US consumer prices rise sharply despite Federal Reserve rate increases
The rapid rise in US consumer prices showed no signs of abating in September, prompting a see-saw trading session on Wall Street, as investors weighed whether the Federal Reserve will have to become even more aggressive to slow rampant inflation.
The consumer price index’s core measure of inflation, which strips out volatile energy and food costs, rose 6.6 per cent on an annual basis last month, faster than the 6.3 per cent rate in August — and its fastest pace in four decades.
The increase in the overall CPI last month, including energy and food, rose 8.2 per cent over a year earlier, little changed from the 8.3 per cent annual rise recorded in August.
Compared with the previous month, overall CPI rose 0.4 per cent while the core measure increased 0.6 per cent.
The S&P 500 dropped 2.4 per cent shortly after Wall Street’s opening bell on Thursday; before markets opened, the futures market had indicated a 1.3 per cent gain. However, stocks staged a dramatic turnround and closed 2.6 per cent higher. The Nasdaq Composite ended 2.2 per cent higher, recovering from a decline of about 3.2 per cent.
The yield on two-year Treasuries, which is sensitive to changes in monetary policy expectations, surged 0.24 percentage points to 4.53 per cent, its highest level since mid-2007, before dropping back to be up 0.18 percentage points up on the day.
Jamie Dimon, chief executive of JPMorgan Chase, said that while he could not predict whether tougher monetary policy would plunge the US economy into a deep recession, the failure of markets to sell off more sharply was an indication investors still believed a “mild recession” was possible.
“My point, in the tough recession, you would expect the market to go down around another 20 or 30 per cent,” Dimon said on Thursday at the Institute of International Finance annual membership meeting.
Dimon noted that consumer spending was still much higher than before the Covid-19 pandemic, adding that consumers “could probably do that for another nine months before inflation and spending catches up with them. Which is why I think you’re going to see a strong economy for a while.”
Investors and economists had been looking for signs that the Fed might start to slow the pace of its interest rate rises from the 0.75 percentage point increases it has announced at each of its past three meetings. But the CPI data released on Thursday suggest such a move is not yet on the immediate horizon.
Following the report, traders in the futures market priced in a 98 per cent chance that the Fed would lift interest rates by 0.75 percentage points in November, compared with 84 per cent on Wednesday.
Kathy Bostjancic, chief US financial economist at Oxford Economics, said consumer inflation remained “stubbornly elevated” due to “a continued broad-based surge” in prices for core services. “High inflation readings will keep the Fed in an aggressive tightening mode and on course for at least another 125 basis points this year,” she wrote in a note.

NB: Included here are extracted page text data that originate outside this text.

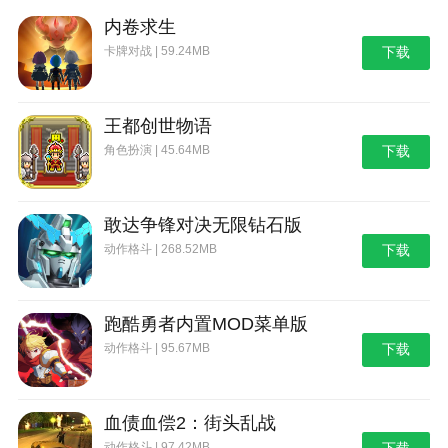
内卷求生
卡牌对战 | 59.24MB
下载
王都创世物语
角色扮演 | 45.64MB
下载
敢达争锋对决无限钻石版
动作格斗 | 268.52MB
下载
跑酷勇者内置MOD菜单版
动作格斗 | 95.67MB
下载
血债血偿2：街头乱战
动作格斗 | 97.42MB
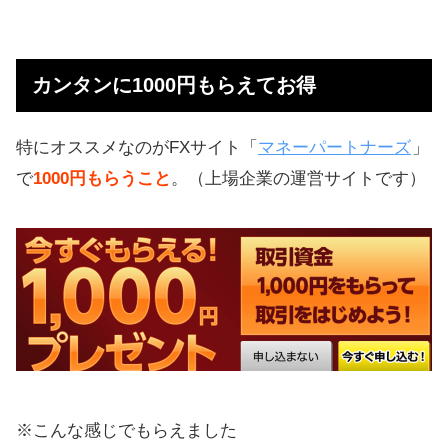
カンタンに1000円もらえてお得
特にオススメなのがFXサイト「
マネーパートナーズ
」
で
1000円もらうこと
。（上場企業の運営サイトです）
※こんな感じでもらえました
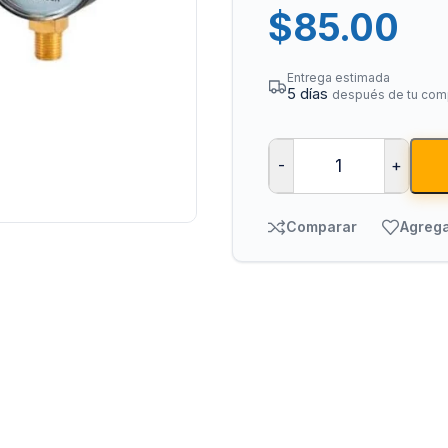
$
85.00
Entrega estimada
5 días
después de tu com
-
+
Bombas para Agua
Man
Comparar
Agrega
Hidroneumáticos y Sistemas de Presión
Para
Centrífugas y Periféricas
Para
Sumergibles para Agua Limpia
Para
Sumergibles para Agua Sucia y Drenaje
Par
Accesorios y Refacciones para Bombas
Par
Sumergibles para Pozo Profundo
Vál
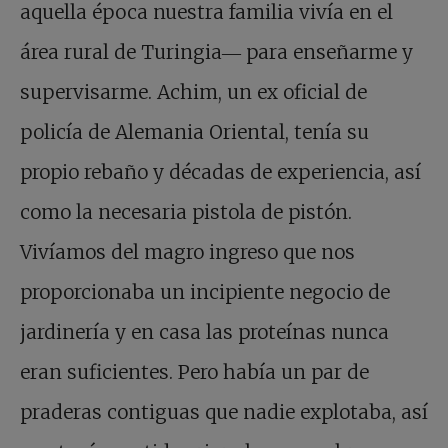
aquella época nuestra familia vivía en el
área rural de Turingia― para enseñarme y
supervisarme. Achim, un ex oficial de
policía de Alemania Oriental, tenía su
propio rebaño y décadas de experiencia, así
como la necesaria pistola de pistón.
Vivíamos del magro ingreso que nos
proporcionaba un incipiente negocio de
jardinería y en casa las proteínas nunca
eran suficientes. Pero había un par de
praderas contiguas que nadie explotaba, así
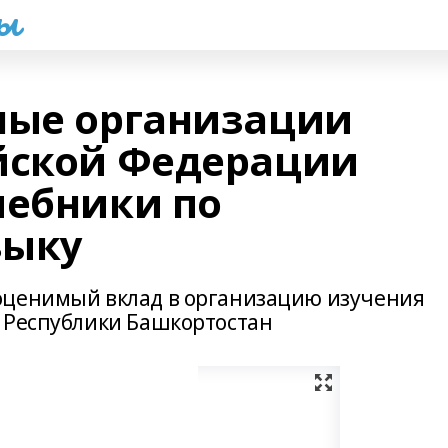
һы
ные организации
йской Федерации
чебники по
зыку
оценимый вклад в организацию изучения
 Республики Башкортостан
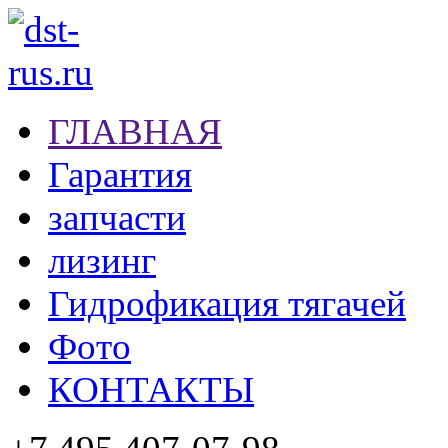
ГЛАВНАЯ
Гарантия
запчасти
лизинг
Гидрофикация тягачей
Фото
КОНТАКТЫ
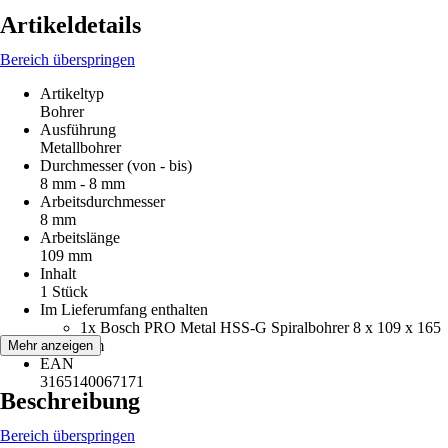
Artikeldetails
Bereich überspringen
Artikeltyp
Bohrer
Ausführung
Metallbohrer
Durchmesser (von - bis)
8 mm - 8 mm
Arbeitsdurchmesser
8 mm
Arbeitslänge
109 mm
Inhalt
1 Stück
Im Lieferumfang enthalten
1x Bosch PRO Metal HSS-G Spiralbohrer 8 x 109 x 165
mm
Mehr anzeigen
EAN
3165140067171
Beschreibung
Bereich überspringen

The futures market now expects the fed funds rate to reach 4.94 per cent by May 2023, up from 4.65 per cent the previous day. The central bank’s policy rate is in a target range of 3 per cent to 3.25 per cent.
One of the most troubling features of the CPI report was that housing costs — described as “shelter” in the data — rose 0.7 per cent in September, as much as they had the previous month, and were up 6.6 per cent on an annual basis.
The persistence of high inflation has been a huge political challenge for the White House and congressional Democrats, overshadowing a swift recovery out of the pandemic with millions of jobs created since Joe Biden took office as president.
In a statement on Thursday, Biden acknowledged that Americans were “squeezed by the cost of living” and said there was “more work” to do to fight inflation even though some “progress” had been made. He said that if Republicans take control of Congress in November’s midterm elections, “everyday costs will go up, not down”.
Republicans have made rising prices a central part of their message to voters, blaming the Biden administration and tying the rise to the Democrat-led stimulus enacted by the president in March 2021 that injected $1.9tn into the US economy.
On Wednesday, several Republican lawmakers and candidates jumped on new figures showing that the producer price index, a measure of wholesale prices for businesses, rose faster than expected in September.
Rick Scott, the Republican senator from Florida who chairs the National Republican Senatorial Committee, said inflation was an “unbearable kick for families trying to get back on their feet” in his home state in the wake of Hurricane Ian.
US consumers have received some relief from the fall in petrol prices that occurred over the summer: the peak of inflation under Biden so far came in June, when CPI rose 9.1 per cent on an annual basis. But the administration and Fed officials would have liked to have seen the price increases fade more rapidly than they have.